Situated on the heights of the road from Oberhaslach to Wangenbourg, the castle was first mentioned in a charter in 1264, as the property of sire Bourckard, burgrave of Nideck. In 1336 there is mention of a second castle, below the first, fief of the Bishop of Strasbourg and held by the landgraves of Basse-Alsace.

Nideck then became the property of the seigneurs of the region, in the 14th and 15th centuries, according to the various regional conflicts and other events of the time. It was besieged by the Strasbourgeois in 1448. The Müllenheim family took possession of the castle and kept it until 1509. It was finally destroyed by a fire in 1636.
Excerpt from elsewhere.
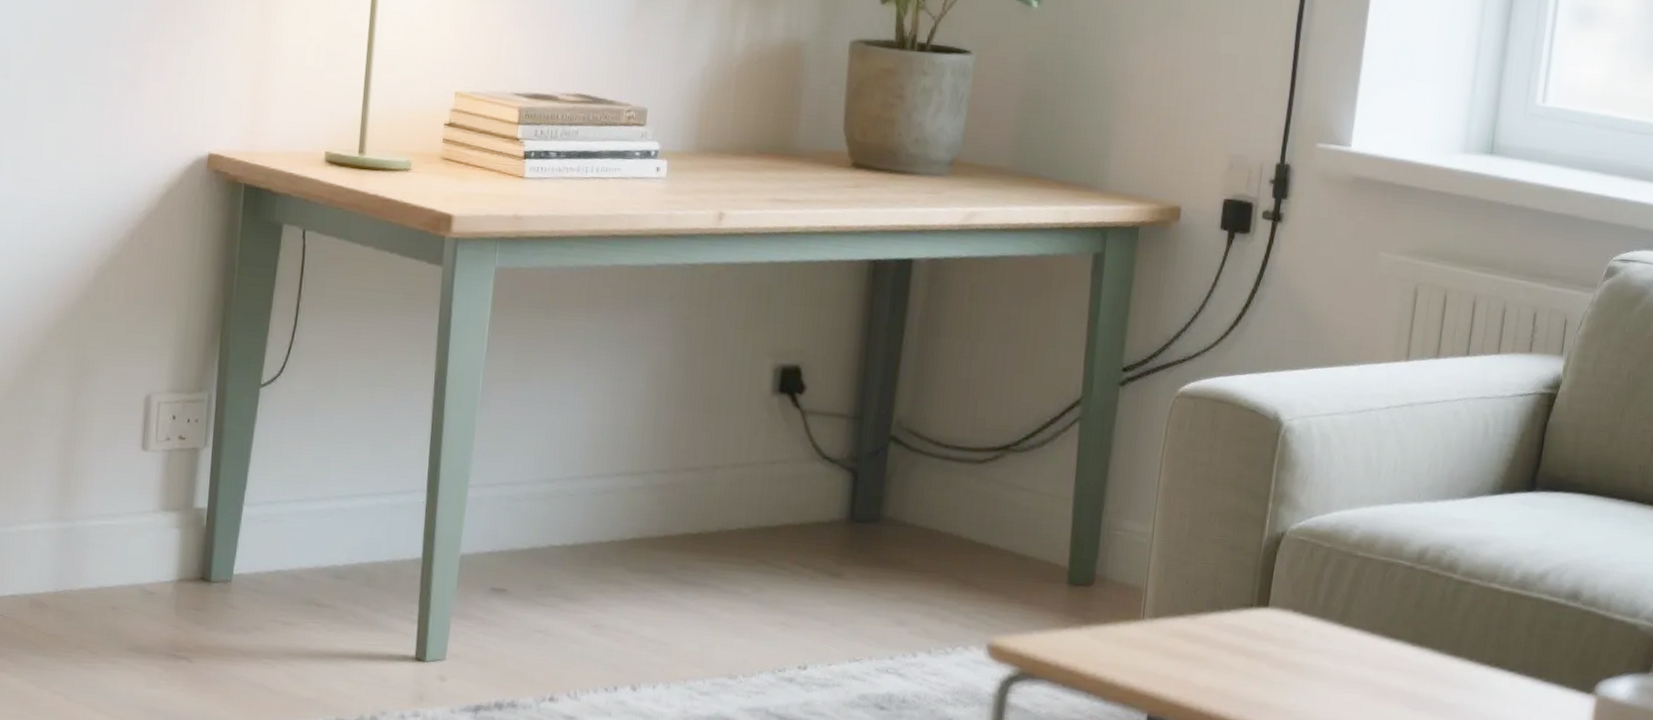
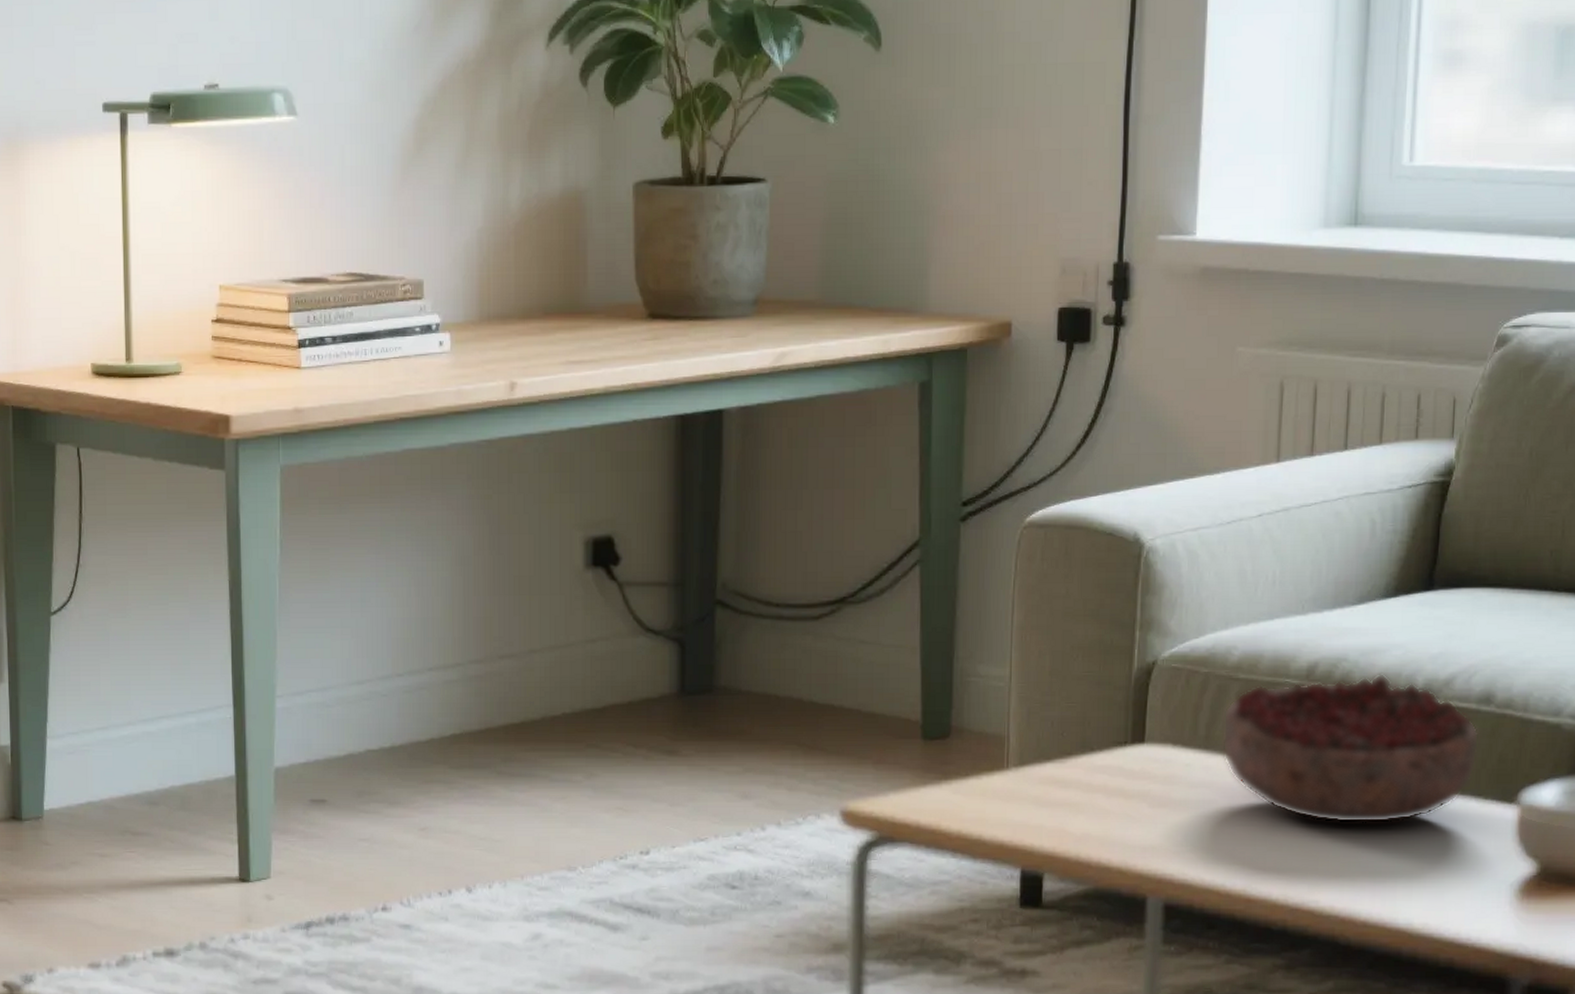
decorative bowl: none [1337,562,1566,702] -> present [1221,672,1480,824]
The castle overlooks the Nideck waterfall and is easily reached on foot. The castle has been listed since 1898 by the French Ministry of Culture as a monument historique and is owned by the state.

==The Legend of Nideck==
In 1816 the legend of Nideck joined the fairy tale of the Brothers Grimm «Das Riesen-Spielzeug» (The Giant's Toy). This story inspired the poet Adalbert von Chamisso to write Das Riesenfräulein (The Giant's Daughter). The tale relates how the castle was inhabited by a couple of giants and their little daughter. Bored one day, she walked as far as the Alsace plains and found what she took to be some living toys. Once returned to the castle, her father explained to her that they were men and that they must be left in their place because they cultivated the land to feed the giants.